Neredeyse tüm vakalarda belirtiler statin almaya başladıktan sonra ortaya çıkmış, ilacı bırakınca normale dönmüş. Olan biteni anlayana kadar, beş kere ilaca başlayıp bırakan biri var.
İntihar edenler var
Araştırmalara göre, antidepresanlar, sadece moral düzeltmeye değil, duygusal dengesizlikleri gidermeye de yardımcı olabiliyor. Golomb'a göre, bu tipik bir durum, hastaların çoğu davranış değişikliklerini değil ilaçla ilişkilendirmek, anlamakta bile zorluk çekiyorlar. Bazı durumlarda bunu anladıklarında çok geç oluyor. Birçok hastanın ailesi değişiklikleri fark ettikleri zaman araştırmacılara başvurdu. Ama aralarında tanınmış bir bilim insanı ile eski bir editör de bulunan bazı hastalar intihar etmişlerdi bile.
Halüsinasyonlara yol açan psikedelik ya da saykodelik ilaçların etkisi biliniyor, ancak sıradan ilaçların etkisi de büyük olabiliyor.
Parasetemolden antihistaminiklere, statinlerden astım ilacı ve antidepresanlara kadar birçok ilacın, insanı öfkeli ya da huzursuz ettiği, empatiden yoksun bıraktığı, hatta kişiliğinin en temel özelliklerini bile değiştirebildiğini gösteren bulgular ortaya çıkıyor.
Çoğu zaman bu değişiklikler pek fark edilmiyor. Ancak bazen çok dramatik de olabiliyor.
İlaç kullanımı artıyor
Dünyada aşırı ilaç kullanılıyor. Sadece ABD'de yılda 49 bin ton parasetemol kullanılıyor, kişi başına 298 parasetemol tableti düşüyor. Ortalama bir Amerikalı yılda 1200 dolarlık ilaç tüketiyor.
Ömürler artık daha uzun olduğu için ilaç kullanımı daha da artıyor. İngiltere'de 65 yaş üstü her 10 kişiden biri haftada 8 ilaç kullanıyor. ABD'de her yıl 49 bin tondan fazla parasetamol kullanılıyor.
Peki bu ilaçlar beynimizi nasıl etkiliyor?
Tabii ki kimse belki de hayat kurtaran ilaçları almaya son vermenizi söylemiyor.
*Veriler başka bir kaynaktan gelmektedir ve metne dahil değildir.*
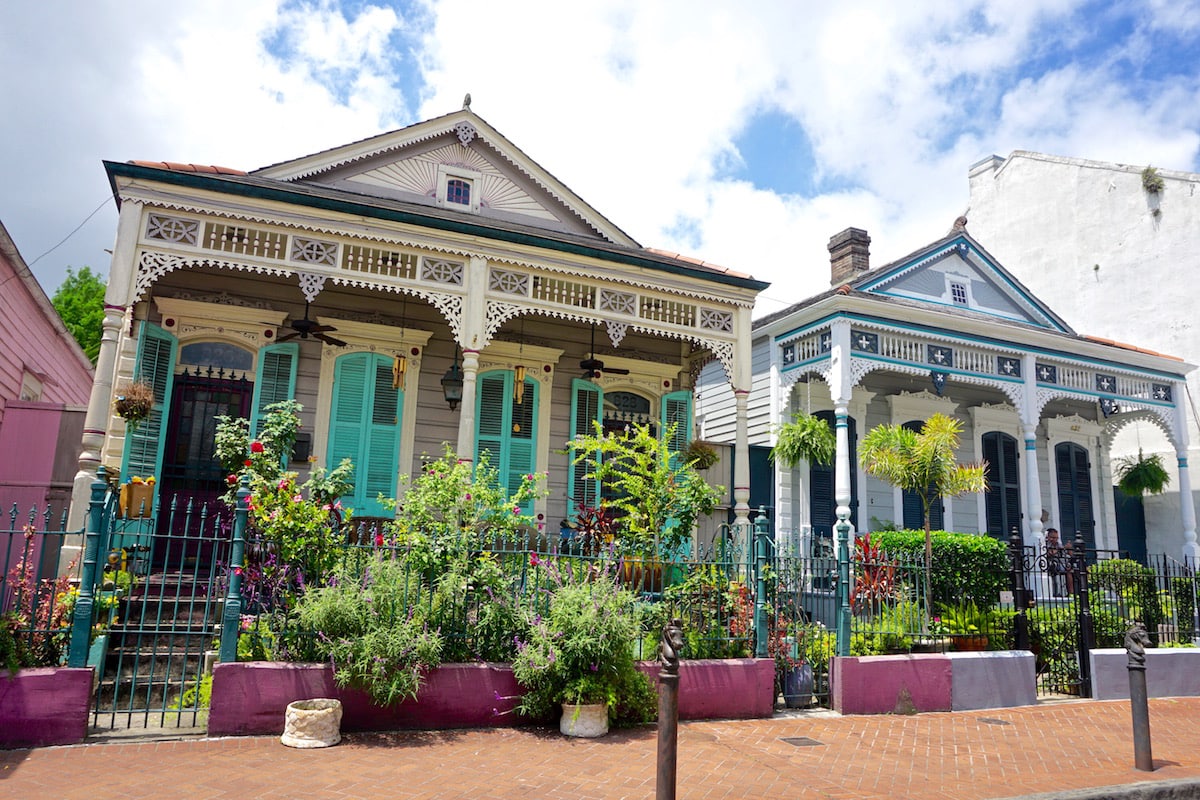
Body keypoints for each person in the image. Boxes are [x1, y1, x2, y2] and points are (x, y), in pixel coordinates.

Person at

Herhangi bir kaygınız varsa yapılacak en iyi iş, bir doktorla görüşmek.
Yine de ilaçların etkisinin araştırılması önemli, çünkü bu konuda farkındalığın artması daha iyi ilaçlar yapılmasını, yararları ve zararlarının daha iyi değerlendirilmesini sağlayabilir.
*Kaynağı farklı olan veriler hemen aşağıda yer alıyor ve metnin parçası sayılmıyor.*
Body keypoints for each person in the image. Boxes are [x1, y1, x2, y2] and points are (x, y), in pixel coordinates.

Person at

Golomb, statinler ile huy değişikliği arasında bir bağ olabileceğinden ilk kez 20 yıl önce kuşkulanmış.
Tuhaf bir şekilde kolesterolü düşük olanların şiddet olaylarından ölme olasılığının daha yüksek olduğunu görmüş.
Daha sonra bilim ve tıp literatürünü taramış. "Tahmin ettiğimden çok bulgu vardı" diyor. Örneğin, primatların kolesterol oranı düşük beslendikleri zaman, daha saldırgan oldukları belirlenmiş.
Daha fazla bilgi sahibi olunmalı
Ohio Üniversitesi'nde ağrı konusunda araştırma yapan Dominik Mischkowski'nin gözlemi de aynı yönde. İlaçların kişiliği ve davranışları etkilemesine dair araştırmaların son derece az olduğunu belirtiyor. "İlaçların fizyolojik etkilerini ve fiziksel yan etkisi olup olmadığını biliyoruz, ancak davranışları nasıl etkilediğini anlamıyoruz" diyor.
Mischkowski, her gün aldığımız çok miktardaki ilacın yan etkilerini azaltmak için daha fazla bilgi sahibi olmamız gerektiğini söylüyor. Çünkü şu anda, ilaçların bireylerin ve hatta tüm bir toplumun davranışlarını nasıl etkiledikleri hala tam olarak bilinmiyor.